San Francisco, Etats-Unis -- Publiées dans le JAMA Psychiatry, deux études suggèrent une répercussion de la consommation de cannabis sur la structure du cerveau chez les adolescents et les jeunes adultes. S'il est difficile d'établir un lien de causalité, il apparait plus évident chez les garçons à haut risque de schizophrénie.
Alors que les Etats-Unis se sont engagés dans une libéralisation de l'usage du cannabis à des fins thérapeutiques, mais aussi récréatives, les travaux se succèdent pour déterminer ses effets sur le long terme. Ces deux publications apportent de nouvelles données sur les répercussions du cannabis sur le développement du cerveau.
Une étude en imagerie dans des fratries
Dans la première, David Pagliaccio et ses collègues du National Institute of Mental Health (Bethesda, Etats-Unis) ont voulu explorer une éventuelle corrélation entre le volume des structures cérébrales et l'usage de marijuana. Pour cela, ils ont inclus 241 frères et sœurs, âgés de 22 à 35 ans, afin de prendre en compte les facteurs génétiques.
Parmi les participants à l'étude, 262 ont déclaré avoir consommé du cannabis au cours de leur vie. L'analyse s'est appuyée sur une imagerie cérébrale, ainsi que sur les données obtenues après un questionnaire et une évaluation des facultés cognitives.
En comparant le cerveau des consommateurs à celui de leur frère ou sœur jamais exposé au cannabis, les chercheurs ont observé que l'amygdale gauche (impliquée notamment dans la reconnaissance des stimuli sensoriels) et le striatum ventral (lié au mouvement volontaire et à la motivation), présentaient un volume significativement plus faible chez les consommateurs.
Ces deux structures cérébrales avaient ainsi une taille inférieure respectivement de 2,3% et 3,5%. Les auteurs précisent, toutefois, que les volumes observés restent dans les normes.
En croisant les données provenant des couples de fratrie n'ayant jamais touché au cannabis, il est apparu que la taille plus faible de l'amygdale était également associée à des facteurs génétiques. Pour ce qui est du striatum, la relation était moins évidente.
« Il n'y a aucune preuve de cause à effet d'une exposition au cannabis sur le volume de l'amygdale », dont le faible volume pourrait être attribué à d'autres facteurs, soulignent les auteurs. Pour ce qui est des autres structures, « d'autres travaux devront être conduits pour caractériser l'implication du cannabis ».
Cortex cérébral aminci entre 14 et 18 ans
Dans la seconde étude, l'équipe de Thomas Paus de l'Institut de recherche Rothman, à Toronto (Canada), a cherché à savoir si l'utilisation du cannabis influe sur la maturation du cortex cérébral chez les adolescents présentant une prédisposition génétique à la schizophrénie.
De précédentes études ont déjà souligné un risque accru de schizophrénie chez les individus de sexe masculin, en cas de consommation de cannabis pendant l'adolescence.
Au total, 1 574 participants, âgés de 15 à 21 ans, ont été inclus. L'étude a porté sur leur consommation de marijuana et s'est basée sur une imagerie cérébrale, ainsi qu'une analyse génétique pour établir le score polygénique de risque pour la schizophrénie.

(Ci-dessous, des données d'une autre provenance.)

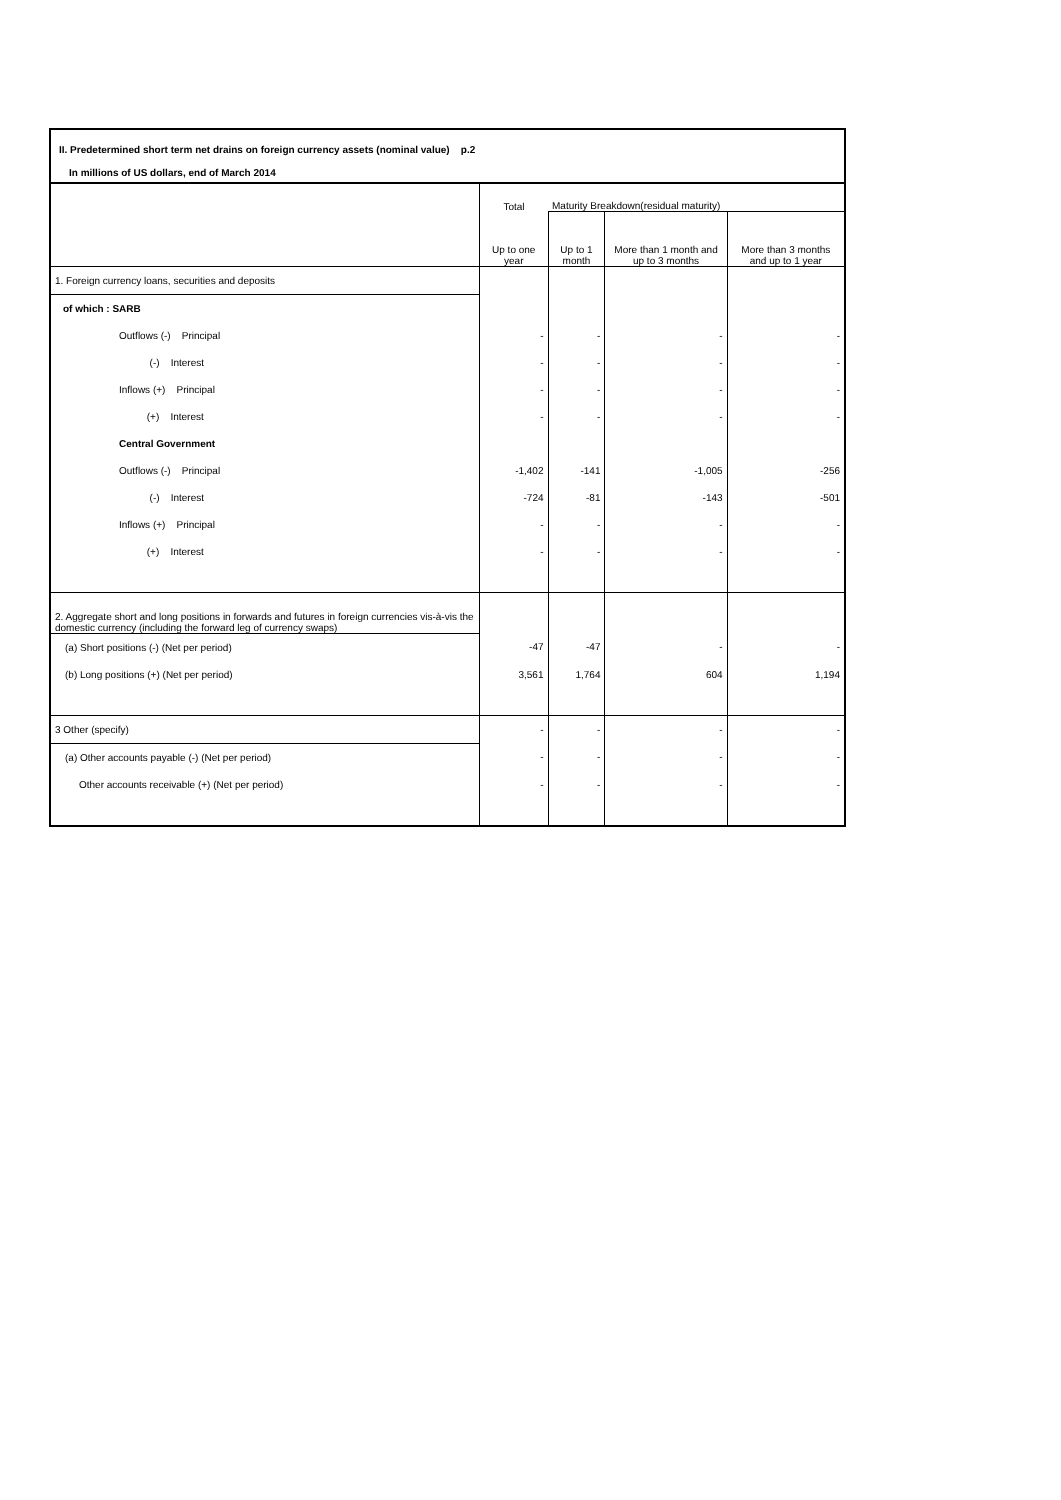II. Predetermined short term net drains on foreign currency assets (nominal value) p.2
In millions of US dollars, end of March 2014
| | Total | Maturity Breakdown(residual maturity) | | |
| --- | --- | --- | --- | --- |
| | Up to one year | Up to 1 month | More than 1 month and up to 3 months | More than 3 months and up to 1 year |
| 1. Foreign currency loans, securities and deposits | | | | |
| of which : SARB | | | | |
| Outflows (-) Principal | - | - | - | - |
| (-) Interest | - | - | - | - |
| Inflows (+) Principal | - | - | - | - |
| (+) Interest | - | - | - | - |
| Central Government | | | | |
| Outflows (-) Principal | -1,402 | -141 | -1,005 | -256 |
| (-) Interest | -724 | -81 | -143 | -501 |
| Inflows (+) Principal | - | - | - | - |
| (+) Interest | - | - | - | - |
| 2. Aggregate short and long positions in forwards and futures in foreign currencies vis-à-vis the domestic currency (including the forward leg of currency swaps) | | | | |
| (a) Short positions (-) (Net per period) | -47 | -47 | - | - |
| (b) Long positions (+) (Net per period) | 3,561 | 1,764 | 604 | 1,194 |
| 3 Other (specify) | - | - | - | - |
| (a) Other accounts payable (-) (Net per period) | - | - | - | - |
| Other accounts receivable (+) (Net per period) | - | - | - | - |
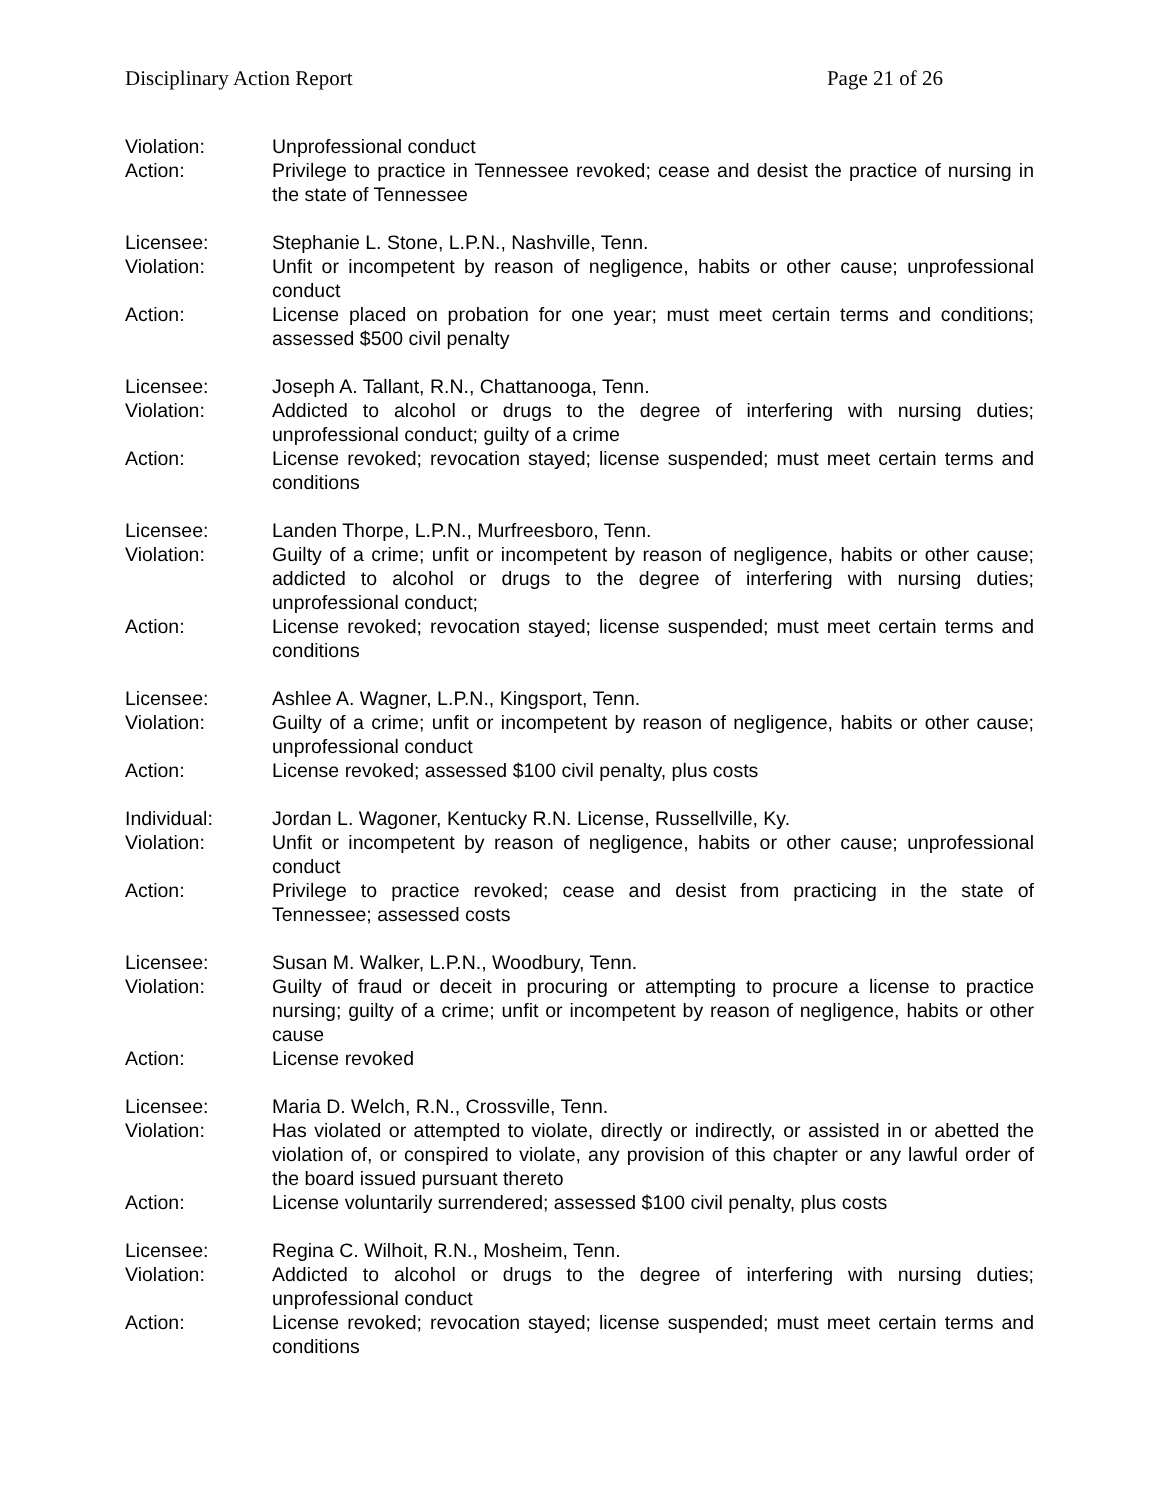Disciplinary Action Report Page 21 of 26
Violation: Unprofessional conduct
Action: Privilege to practice in Tennessee revoked; cease and desist the practice of nursing in the state of Tennessee
Licensee: Stephanie L. Stone, L.P.N., Nashville, Tenn.
Violation: Unfit or incompetent by reason of negligence, habits or other cause; unprofessional conduct
Action: License placed on probation for one year; must meet certain terms and conditions; assessed $500 civil penalty
Licensee: Joseph A. Tallant, R.N., Chattanooga, Tenn.
Violation: Addicted to alcohol or drugs to the degree of interfering with nursing duties; unprofessional conduct; guilty of a crime
Action: License revoked; revocation stayed; license suspended; must meet certain terms and conditions
Licensee: Landen Thorpe, L.P.N., Murfreesboro, Tenn.
Violation: Guilty of a crime; unfit or incompetent by reason of negligence, habits or other cause; addicted to alcohol or drugs to the degree of interfering with nursing duties; unprofessional conduct;
Action: License revoked; revocation stayed; license suspended; must meet certain terms and conditions
Licensee: Ashlee A. Wagner, L.P.N., Kingsport, Tenn.
Violation: Guilty of a crime; unfit or incompetent by reason of negligence, habits or other cause; unprofessional conduct
Action: License revoked; assessed $100 civil penalty, plus costs
Individual: Jordan L. Wagoner, Kentucky R.N. License, Russellville, Ky.
Violation: Unfit or incompetent by reason of negligence, habits or other cause; unprofessional conduct
Action: Privilege to practice revoked; cease and desist from practicing in the state of Tennessee; assessed costs
Licensee: Susan M. Walker, L.P.N., Woodbury, Tenn.
Violation: Guilty of fraud or deceit in procuring or attempting to procure a license to practice nursing; guilty of a crime; unfit or incompetent by reason of negligence, habits or other cause
Action: License revoked
Licensee: Maria D. Welch, R.N., Crossville, Tenn.
Violation: Has violated or attempted to violate, directly or indirectly, or assisted in or abetted the violation of, or conspired to violate, any provision of this chapter or any lawful order of the board issued pursuant thereto
Action: License voluntarily surrendered; assessed $100 civil penalty, plus costs
Licensee: Regina C. Wilhoit, R.N., Mosheim, Tenn.
Violation: Addicted to alcohol or drugs to the degree of interfering with nursing duties; unprofessional conduct
Action: License revoked; revocation stayed; license suspended; must meet certain terms and conditions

Les résultats montrent une répercussion significative d'une consommation de cannabis sur l'épaisseur du cortex cérébral chez les garçons présentant un score polygénique élevé. Le cortex était sensiblement aminci entre 14 et 18 ans.
En revanche, aucun effet n'a été observé chez les filles, quel que soit leur niveau de risque, ou chez les garçons présentant un risque plus faible de schizophrénie.
Haut risque de schizophrénie: les garçons « plus sensibles »
« Nos résultats suggèrent que la consommation de cannabis pourrait agir sur le développement du cortex cérébral chez les adolescents de sexe masculin à haut risque de schizophrénie », notent les auteurs.
« Bien que le lien de causalité ne puisse pas être clairement établie, les différences d'épaisseur du cortex apparaissant dans les zones à forte densité de récepteur aux cannabinoïdes 1, suggèrent une implication du cannabis », a affirmé, Thomas Paus, auprès de l'édition internationale de Medscape.
Selon lui, « les garçons à haut risque pourraient être plus sensibles aux effets indésirables d'une consommation de cannabis ».
Dans un éditorial accompagnant les publications, David Gold du National Institute on Alcohol Abuse and Alcoholism (Rockville, Etats-Unis) considère ces résultats comme préoccupants pour cette population à risque et appelle à la prudence.
Compte tenu des résultats de ces deux études, « il serait erroné de conclure que la consommation de cannabis est sure ou sans danger pour ceux qui ont le bon profil génétique, en particulier lorsqu'on est une femme ».